Rose, bleu, chair
ceux là ne sont pas exactement du jour mais ce sont mes bonheurs ...
Rose, les sandales à paillettes au bout du pied qui se balance sous la table. Roses paillettes plein les yeux.
Les pigments de la vie.
Bleu le ciel renversé, et l'abîme en dessous...cette nuit là elle a des vagues dans l'âme. Elle a des vagues qui lui font le cœur brouillé. Elle pensait...."abrite moi"...
Et le clair de la peau, et le regard veut voir, et la nuque , à la naissance des cheveux, cet endroit fragile, d'où s'échappent le parfum des essentielles rêveries...

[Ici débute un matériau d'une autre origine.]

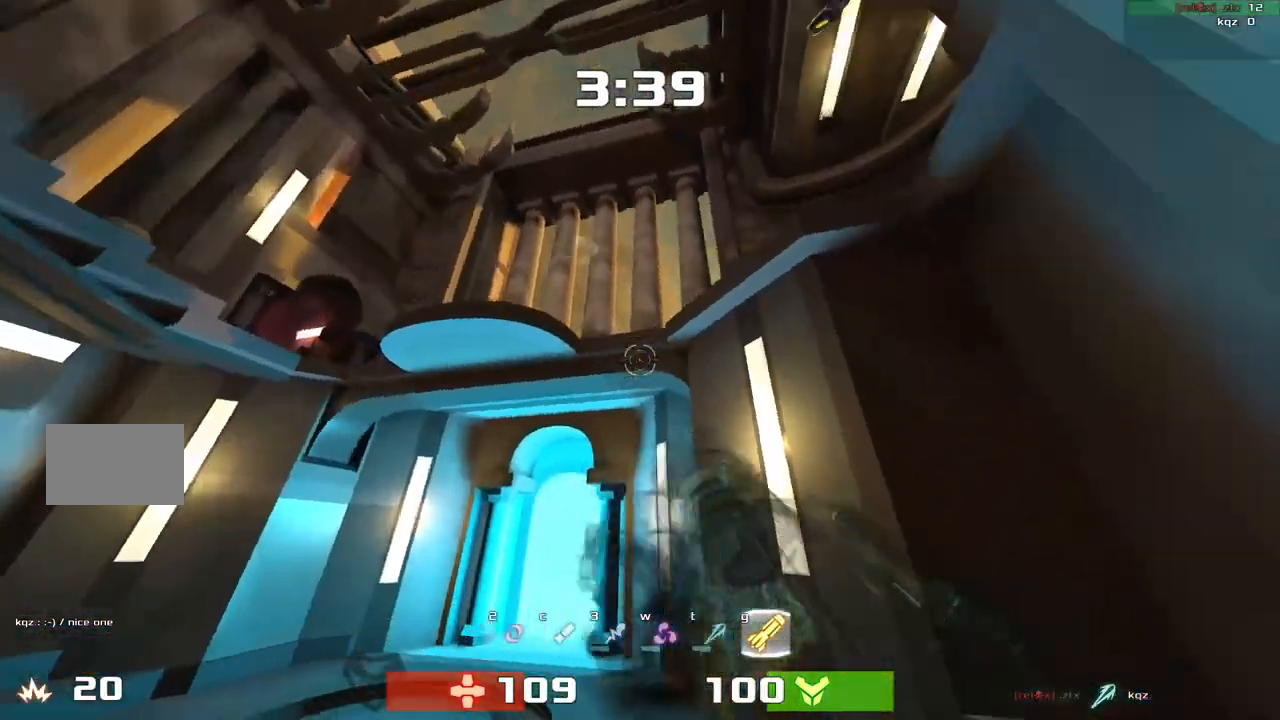
{"keys": ["up"], "events": [[33, "down", "down"], [367, "down", "up"], [367, "left", "up"], [400, "right", "down"], [467, "up", "down"], [500, "right", "up"]]}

j'avais décidé de vous écouter sans mot dire... mais votre passage en enfance m'oblige... Je viens de lire L'Oracle della luna de Frédéric Lenoir... J'ai songé à vous, à ce merveilleux blog qui extirpe chacun de soi-même pour l'inviter à (?)...
Sic...
Exister est un fait,
vivre est un art.
Tout le chemin de la vie,
c'est de passer de la peur à l'amour.
Et si la petite fille en instance, celle qui respire dans les yeux de Kiya ou dans ceux de Théa, n'exprimait que cela ?...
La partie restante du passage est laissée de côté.